Friday, November 6, 2009

Good Night, and Good Luck. (2005)

Starring David Strathairn, George Clooney, et al
Rated PG, 93 minutes

1954. Wisconsin senator Joseph McCarthy is at the height of his powers. He heads a Congressional committee set to root out communist sympathizers in the United States. CBS' Edward R. Murrow (Strathairn) wants to root out the truth about McCarthy and his methods on the weekly "See It Now" program - sponsors and others be damned.

This movie does many things right. It's very straightforward. The look and feel of the environment they created is exceptionally authentic. The use of actual footage naturally helped that. All this adds up to something that feels like a documentary. It is that accurate.

David Strathairn is inspired as Edward R. Murrow. You can sense, just with a twitch of the eye, what Murrow is going through at several points in the film. They didn't have to pump up the drama, because the source material was so good. You can't help but sympathize with someone losing their livelihood over the McCarthy-led witch hunt. No scoring or over-the-top shot switching was needed when you watched Edward R. Murrow become a TV pioneer right in front of your eyes. Less was more when the smoky room filled up with silence as the crew waited for the switchboards to light up.

My only real gripe with the movie was the subplot about a hidden marriage at CBS. It helped flesh out the climate of fear at the time, but the payoff was no real payoff at all, in my opinion. It ultimately didn't detract enough to warrant a deduction.


When George Clooney gets his passions behind something, look out. "Confessions of a Dangerous Mind" was another film he directed, and another where the bottom line was kept low to do it the way he wanted to. He took a drastic pay cut to work on "Good Night, and Good Luck," earning literally a few dollars for all of his services. And while "Confessions" was nothing lasting in the cinema pantheon, this movie truly was. I hope more and more people in the future get rewarded for doing what they truly want to do.

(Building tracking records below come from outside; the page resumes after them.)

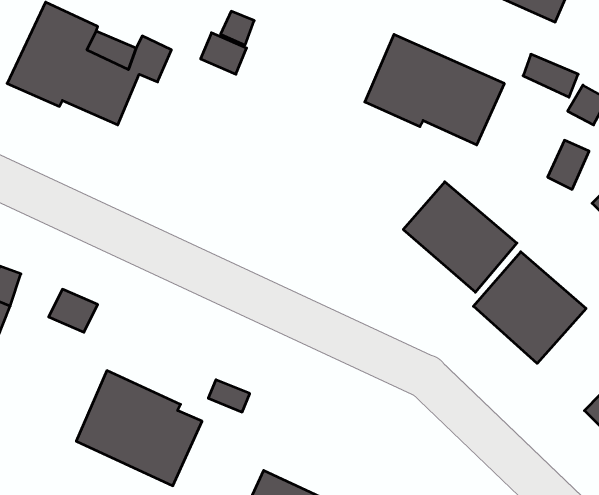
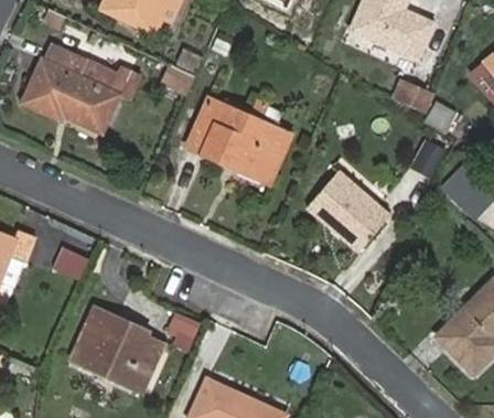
building: [365,34,504,145] -> [187,98,288,178]
building: [473,252,586,363] -> none

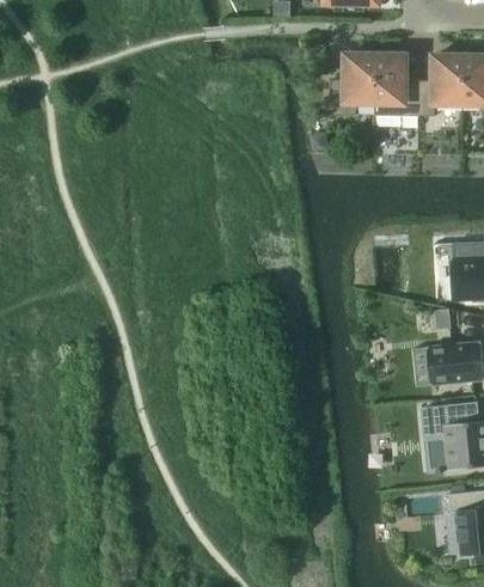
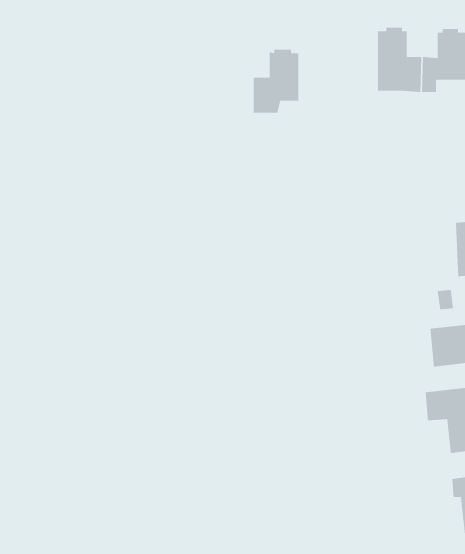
building: [329,51,374,115] -> [253,49,299,114]

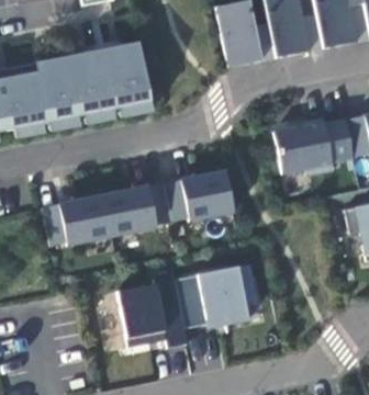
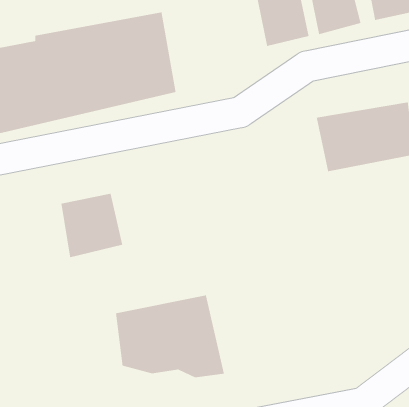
building: [175,169,234,222] -> none
building: [97,182,170,237] -> none
building: [191,263,260,329] -> none

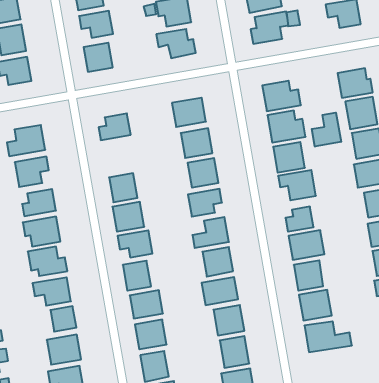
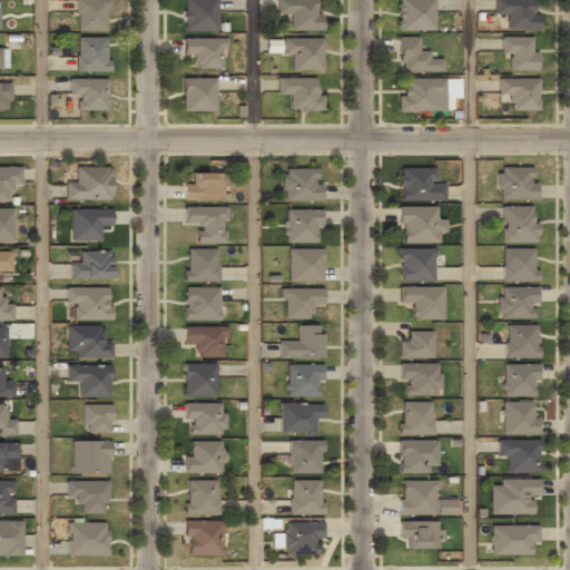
building: [312,113,341,147] -> none
building: none -> [186,206,228,244]
building: none -> [401,521,442,549]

It was Murrow-esque that this movie rose to where it did. "Good Night, and Good Luck" thankfully continues the message that media should not exist solely for entertainment. Media should continue to challenge and be provocative, and not simply warm hearts in the name of a dollar. This writer can only continue the message in spirit, as my career goals center around the sugary sweet ol' Ed would've hated. But...I'll raise a glass right now in his honor, and recommend you see this one. Now.